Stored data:
☆ ☆ ☆ ☆ ☆

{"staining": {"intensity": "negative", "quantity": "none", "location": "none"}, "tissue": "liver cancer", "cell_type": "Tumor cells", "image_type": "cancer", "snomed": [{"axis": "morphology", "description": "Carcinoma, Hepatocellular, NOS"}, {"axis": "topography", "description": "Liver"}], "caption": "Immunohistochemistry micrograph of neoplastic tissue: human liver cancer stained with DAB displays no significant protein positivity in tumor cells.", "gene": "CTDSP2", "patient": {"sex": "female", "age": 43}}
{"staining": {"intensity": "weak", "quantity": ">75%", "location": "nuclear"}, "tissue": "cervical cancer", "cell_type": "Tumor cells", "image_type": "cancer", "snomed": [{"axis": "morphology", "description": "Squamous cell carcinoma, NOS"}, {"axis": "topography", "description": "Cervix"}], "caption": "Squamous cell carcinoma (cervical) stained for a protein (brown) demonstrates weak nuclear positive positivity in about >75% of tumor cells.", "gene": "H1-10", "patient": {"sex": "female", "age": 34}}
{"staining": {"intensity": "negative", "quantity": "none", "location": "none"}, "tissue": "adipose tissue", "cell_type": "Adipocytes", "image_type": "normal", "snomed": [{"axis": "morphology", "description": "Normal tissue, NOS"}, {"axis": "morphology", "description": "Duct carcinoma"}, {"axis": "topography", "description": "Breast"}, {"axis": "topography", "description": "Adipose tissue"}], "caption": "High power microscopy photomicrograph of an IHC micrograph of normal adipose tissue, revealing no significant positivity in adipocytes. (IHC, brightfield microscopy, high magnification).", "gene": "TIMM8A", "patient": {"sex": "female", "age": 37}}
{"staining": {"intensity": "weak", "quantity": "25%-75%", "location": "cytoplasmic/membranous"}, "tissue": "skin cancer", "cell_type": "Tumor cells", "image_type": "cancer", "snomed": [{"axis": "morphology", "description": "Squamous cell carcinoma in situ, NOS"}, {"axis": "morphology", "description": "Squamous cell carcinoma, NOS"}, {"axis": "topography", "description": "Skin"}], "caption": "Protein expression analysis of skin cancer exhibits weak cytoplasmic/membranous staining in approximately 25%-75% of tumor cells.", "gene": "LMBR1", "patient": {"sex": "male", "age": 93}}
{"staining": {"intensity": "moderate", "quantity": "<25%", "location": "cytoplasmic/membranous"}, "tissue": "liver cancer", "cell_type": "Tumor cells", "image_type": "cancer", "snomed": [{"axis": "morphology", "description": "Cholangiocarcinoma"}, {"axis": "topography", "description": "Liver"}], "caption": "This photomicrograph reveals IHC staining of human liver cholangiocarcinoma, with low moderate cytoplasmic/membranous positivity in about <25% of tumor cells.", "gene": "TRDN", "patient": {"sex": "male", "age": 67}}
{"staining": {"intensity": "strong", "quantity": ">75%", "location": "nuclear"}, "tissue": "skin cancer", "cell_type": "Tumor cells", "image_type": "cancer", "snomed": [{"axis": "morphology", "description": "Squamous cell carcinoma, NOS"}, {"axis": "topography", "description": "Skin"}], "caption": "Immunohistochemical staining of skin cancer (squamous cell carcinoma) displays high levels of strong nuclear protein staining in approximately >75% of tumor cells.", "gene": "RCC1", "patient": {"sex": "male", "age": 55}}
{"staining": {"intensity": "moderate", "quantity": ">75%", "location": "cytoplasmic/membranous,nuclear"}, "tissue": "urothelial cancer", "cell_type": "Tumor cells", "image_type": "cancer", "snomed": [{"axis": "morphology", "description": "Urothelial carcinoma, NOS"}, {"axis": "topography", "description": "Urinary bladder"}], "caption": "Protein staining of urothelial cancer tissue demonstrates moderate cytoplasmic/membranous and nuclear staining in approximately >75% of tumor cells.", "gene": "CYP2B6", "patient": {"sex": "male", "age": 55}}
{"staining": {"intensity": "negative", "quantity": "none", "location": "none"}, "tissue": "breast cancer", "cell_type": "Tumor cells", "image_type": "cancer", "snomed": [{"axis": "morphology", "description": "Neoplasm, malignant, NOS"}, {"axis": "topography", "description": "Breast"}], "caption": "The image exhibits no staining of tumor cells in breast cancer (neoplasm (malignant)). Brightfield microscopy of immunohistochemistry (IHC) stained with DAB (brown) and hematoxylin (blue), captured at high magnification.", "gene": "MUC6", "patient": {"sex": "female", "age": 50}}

☆ ☆ ☆ ☆ ☆

* **THE TASK**
Above are the records; set each one down word for word.

* **OUTPUT OF THE EXERCISE**
{"staining": {"intensity": "negative", "quantity": "none", "location": "none"}, "tissue": "liver cancer", "cell_type": "Tumor cells", "image_type": "cancer", "snomed": [{"axis": "morphology", "description": "Carcinoma, Hepatocellular, NOS"}, {"axis": "topography", "description": "Liver"}], "caption": "Immunohistochemistry micrograph of neoplastic tissue: human liver cancer stained with DAB displays no significant protein positivity in tumor cells.", "gene": "CTDSP2", "patient": {"sex": "female", "age": 43}}
{"staining": {"intensity": "weak", "quantity": ">75%", "location": "nuclear"}, "tissue": "cervical cancer", "cell_type": "Tumor cells", "image_type": "cancer", "snomed": [{"axis": "morphology", "description": "Squamous cell carcinoma, NOS"}, {"axis": "topography", "description": "Cervix"}], "caption": "Squamous cell carcinoma (cervical) stained for a protein (brown) demonstrates weak nuclear positive positivity in about >75% of tumor cells.", "gene": "H1-10", "patient": {"sex": "female", "age": 34}}
{"staining": {"intensity": "negative", "quantity": "none", "location": "none"}, "tissue": "adipose tissue", "cell_type": "Adipocytes", "image_type": "normal", "snomed": [{"axis": "morphology", "description": "Normal tissue, NOS"}, {"axis": "morphology", "description": "Duct carcinoma"}, {"axis": "topography", "description": "Breast"}, {"axis": "topography", "description": "Adipose tissue"}], "caption": "High power microscopy photomicrograph of an IHC micrograph of normal adipose tissue, revealing no significant positivity in adipocytes. (IHC, brightfield microscopy, high magnification).", "gene": "TIMM8A", "patient": {"sex": "female", "age": 37}}
{"staining": {"intensity": "weak", "quantity": "25%-75%", "location": "cytoplasmic/membranous"}, "tissue": "skin cancer", "cell_type": "Tumor cells", "image_type": "cancer", "snomed": [{"axis": "morphology", "description": "Squamous cell carcinoma in situ, NOS"}, {"axis": "morphology", "description": "Squamous cell carcinoma, NOS"}, {"axis": "topography", "description": "Skin"}], "caption": "Protein expression analysis of skin cancer exhibits weak cytoplasmic/membranous staining in approximately 25%-75% of tumor cells.", "gene": "LMBR1", "patient": {"sex": "male", "age": 93}}
{"staining": {"intensity": "moderate", "quantity": "<25%", "location": "cytoplasmic/membranous"}, "tissue": "liver cancer", "cell_type": "Tumor cells", "image_type": "cancer", "snomed": [{"axis": "morphology", "description": "Cholangiocarcinoma"}, {"axis": "topography", "description": "Liver"}], "caption": "This photomicrograph reveals IHC staining of human liver cholangiocarcinoma, with low moderate cytoplasmic/membranous positivity in about <25% of tumor cells.", "gene": "TRDN", "patient": {"sex": "male", "age": 67}}
{"staining": {"intensity": "strong", "quantity": ">75%", "location": "nuclear"}, "tissue": "skin cancer", "cell_type": "Tumor cells", "image_type": "cancer", "snomed": [{"axis": "morphology", "description": "Squamous cell carcinoma, NOS"}, {"axis": "topography", "description": "Skin"}], "caption": "Immunohistochemical staining of skin cancer (squamous cell carcinoma) displays high levels of strong nuclear protein staining in approximately >75% of tumor cells.", "gene": "RCC1", "patient": {"sex": "male", "age": 55}}
{"staining": {"intensity": "moderate", "quantity": ">75%", "location": "cytoplasmic/membranous,nuclear"}, "tissue": "urothelial cancer", "cell_type": "Tumor cells", "image_type": "cancer", "snomed": [{"axis": "morphology", "description": "Urothelial carcinoma, NOS"}, {"axis": "topography", "description": "Urinary bladder"}], "caption": "Protein staining of urothelial cancer tissue demonstrates moderate cytoplasmic/membranous and nuclear staining in approximately >75% of tumor cells.", "gene": "CYP2B6", "patient": {"sex": "male", "age": 55}}
{"staining": {"intensity": "negative", "quantity": "none", "location": "none"}, "tissue": "breast cancer", "cell_type": "Tumor cells", "image_type": "cancer", "snomed": [{"axis": "morphology", "description": "Neoplasm, malignant, NOS"}, {"axis": "topography", "description": "Breast"}], "caption": "The image exhibits no staining of tumor cells in breast cancer (neoplasm (malignant)). Brightfield microscopy of immunohistochemistry (IHC) stained with DAB (brown) and hematoxylin (blue), captured at high magnification.", "gene": "MUC6", "patient": {"sex": "female", "age": 50}}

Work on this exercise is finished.